━━ DATA SUPPLIED
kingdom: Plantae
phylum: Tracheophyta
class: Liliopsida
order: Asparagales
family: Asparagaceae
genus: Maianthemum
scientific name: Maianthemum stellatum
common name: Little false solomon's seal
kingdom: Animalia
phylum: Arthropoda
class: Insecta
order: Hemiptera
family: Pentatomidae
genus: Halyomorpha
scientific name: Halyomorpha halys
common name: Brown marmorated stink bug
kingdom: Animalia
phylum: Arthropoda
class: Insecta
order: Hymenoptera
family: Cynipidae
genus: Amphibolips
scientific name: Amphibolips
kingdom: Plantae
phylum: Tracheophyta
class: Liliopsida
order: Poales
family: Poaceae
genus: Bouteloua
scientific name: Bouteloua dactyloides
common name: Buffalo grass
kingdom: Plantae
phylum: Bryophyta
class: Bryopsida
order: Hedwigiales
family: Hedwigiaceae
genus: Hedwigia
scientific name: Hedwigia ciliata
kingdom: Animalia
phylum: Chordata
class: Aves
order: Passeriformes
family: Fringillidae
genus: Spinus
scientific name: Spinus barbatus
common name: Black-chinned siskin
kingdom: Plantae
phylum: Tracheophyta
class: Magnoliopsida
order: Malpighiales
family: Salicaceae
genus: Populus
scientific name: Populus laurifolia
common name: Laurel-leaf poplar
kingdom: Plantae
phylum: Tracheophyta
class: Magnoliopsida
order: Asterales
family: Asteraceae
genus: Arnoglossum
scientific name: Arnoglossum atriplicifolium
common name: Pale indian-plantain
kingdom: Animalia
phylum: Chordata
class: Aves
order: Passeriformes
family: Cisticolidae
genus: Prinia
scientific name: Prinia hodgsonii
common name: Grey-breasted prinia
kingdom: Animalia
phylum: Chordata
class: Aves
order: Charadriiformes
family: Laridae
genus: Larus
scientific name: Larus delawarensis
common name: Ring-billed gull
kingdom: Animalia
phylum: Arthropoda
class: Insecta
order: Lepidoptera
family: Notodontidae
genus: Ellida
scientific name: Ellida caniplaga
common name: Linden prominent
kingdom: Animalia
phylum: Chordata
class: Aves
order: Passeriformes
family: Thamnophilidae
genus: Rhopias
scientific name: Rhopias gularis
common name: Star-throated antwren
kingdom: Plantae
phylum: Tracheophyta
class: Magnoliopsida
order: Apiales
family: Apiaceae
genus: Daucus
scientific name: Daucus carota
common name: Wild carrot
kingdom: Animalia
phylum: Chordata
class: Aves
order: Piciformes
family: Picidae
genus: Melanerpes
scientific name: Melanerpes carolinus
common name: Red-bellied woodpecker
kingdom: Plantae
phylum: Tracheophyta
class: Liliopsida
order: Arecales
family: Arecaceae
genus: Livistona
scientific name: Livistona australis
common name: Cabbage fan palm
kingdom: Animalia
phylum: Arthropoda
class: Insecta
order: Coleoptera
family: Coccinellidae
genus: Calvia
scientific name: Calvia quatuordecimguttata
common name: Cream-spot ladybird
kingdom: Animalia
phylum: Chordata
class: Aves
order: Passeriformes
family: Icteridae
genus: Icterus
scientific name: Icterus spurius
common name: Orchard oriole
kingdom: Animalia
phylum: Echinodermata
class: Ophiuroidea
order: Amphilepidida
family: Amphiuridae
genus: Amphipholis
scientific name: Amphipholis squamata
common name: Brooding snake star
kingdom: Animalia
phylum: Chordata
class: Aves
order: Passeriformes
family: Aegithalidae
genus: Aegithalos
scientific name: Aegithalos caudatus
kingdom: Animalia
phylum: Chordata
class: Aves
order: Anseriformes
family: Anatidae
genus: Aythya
━━━━
SET TASK:
Copy out every line of the entries above without any changes.

EXERCISE RESPONSE:
kingdom: Plantae
phylum: Tracheophyta
class: Liliopsida
order: Asparagales
family: Asparagaceae
genus: Maianthemum
scientific name: Maianthemum stellatum
common name: Little false solomon's seal
kingdom: Animalia
phylum: Arthropoda
class: Insecta
order: Hemiptera
family: Pentatomidae
genus: Halyomorpha
scientific name: Halyomorpha halys
common name: Brown marmorated stink bug
kingdom: Animalia
phylum: Arthropoda
class: Insecta
order: Hymenoptera
family: Cynipidae
genus: Amphibolips
scientific name: Amphibolips
kingdom: Plantae
phylum: Tracheophyta
class: Liliopsida
order: Poales
family: Poaceae
genus: Bouteloua
scientific name: Bouteloua dactyloides
common name: Buffalo grass
kingdom: Plantae
phylum: Bryophyta
class: Bryopsida
order: Hedwigiales
family: Hedwigiaceae
genus: Hedwigia
scientific name: Hedwigia ciliata
kingdom: Animalia
phylum: Chordata
class: Aves
order: Passeriformes
family: Fringillidae
genus: Spinus
scientific name: Spinus barbatus
common name: Black-chinned siskin
kingdom: Plantae
phylum: Tracheophyta
class: Magnoliopsida
order: Malpighiales
family: Salicaceae
genus: Populus
scientific name: Populus laurifolia
common name: Laurel-leaf poplar
kingdom: Plantae
phylum: Tracheophyta
class: Magnoliopsida
order: Asterales
family: Asteraceae
genus: Arnoglossum
scientific name: Arnoglossum atriplicifolium
common name: Pale indian-plantain
kingdom: Animalia
phylum: Chordata
class: Aves
order: Passeriformes
family: Cisticolidae
genus: Prinia
scientific name: Prinia hodgsonii
common name: Grey-breasted prinia
kingdom: Animalia
phylum: Chordata
class: Aves
order: Charadriiformes
family: Laridae
genus: Larus
scientific name: Larus delawarensis
common name: Ring-billed gull
kingdom: Animalia
phylum: Arthropoda
class: Insecta
order: Lepidoptera
family: Notodontidae
genus: Ellida
scientific name: Ellida caniplaga
common name: Linden prominent
kingdom: Animalia
phylum: Chordata
class: Aves
order: Passeriformes
family: Thamnophilidae
genus: Rhopias
scientific name: Rhopias gularis
common name: Star-throated antwren
kingdom: Plantae
phylum: Tracheophyta
class: Magnoliopsida
order: Apiales
family: Apiaceae
genus: Daucus
scientific name: Daucus carota
common name: Wild carrot
kingdom: Animalia
phylum: Chordata
class: Aves
order: Piciformes
family: Picidae
genus: Melanerpes
scientific name: Melanerpes carolinus
common name: Red-bellied woodpecker
kingdom: Plantae
phylum: Tracheophyta
class: Liliopsida
order: Arecales
family: Arecaceae
genus: Livistona
scientific name: Livistona australis
common name: Cabbage fan palm
kingdom: Animalia
phylum: Arthropoda
class: Insecta
order: Coleoptera
family: Coccinellidae
genus: Calvia
scientific name: Calvia quatuordecimguttata
common name: Cream-spot ladybird
kingdom: Animalia
phylum: Chordata
class: Aves
order: Passeriformes
family: Icteridae
genus: Icterus
scientific name: Icterus spurius
common name: Orchard oriole
kingdom: Animalia
phylum: Echinodermata
class: Ophiuroidea
order: Amphilepidida
family: Amphiuridae
genus: Amphipholis
scientific name: Amphipholis squamata
common name: Brooding snake star
kingdom: Animalia
phylum: Chordata
class: Aves
order: Passeriformes
family: Aegithalidae
genus: Aegithalos
scientific name: Aegithalos caudatus
kingdom: Animalia
phylum: Chordata
class: Aves
order: Anseriformes
family: Anatidae
genus: Aythya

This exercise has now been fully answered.